[Stored data entries]

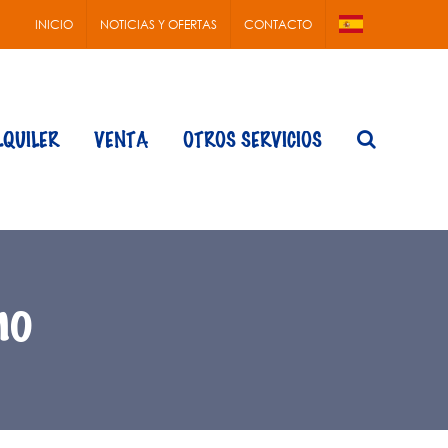
INICIO
NOTICIAS Y OFERTAS
CONTACTO
LQUILER
VENTA
OTROS SERVICIOS
no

» **EXERCISE OBJECTIVE**
Rewrite the text of all the data above, replacing "CONTACTO" with "CONTÁCTENOS" and changing nothing else. Leave out the pictures.

» **TASK RESULT**
INICIO
NOTICIAS Y OFERTAS
CONTÁCTENOS
LQUILER
VENTA
OTROS SERVICIOS
no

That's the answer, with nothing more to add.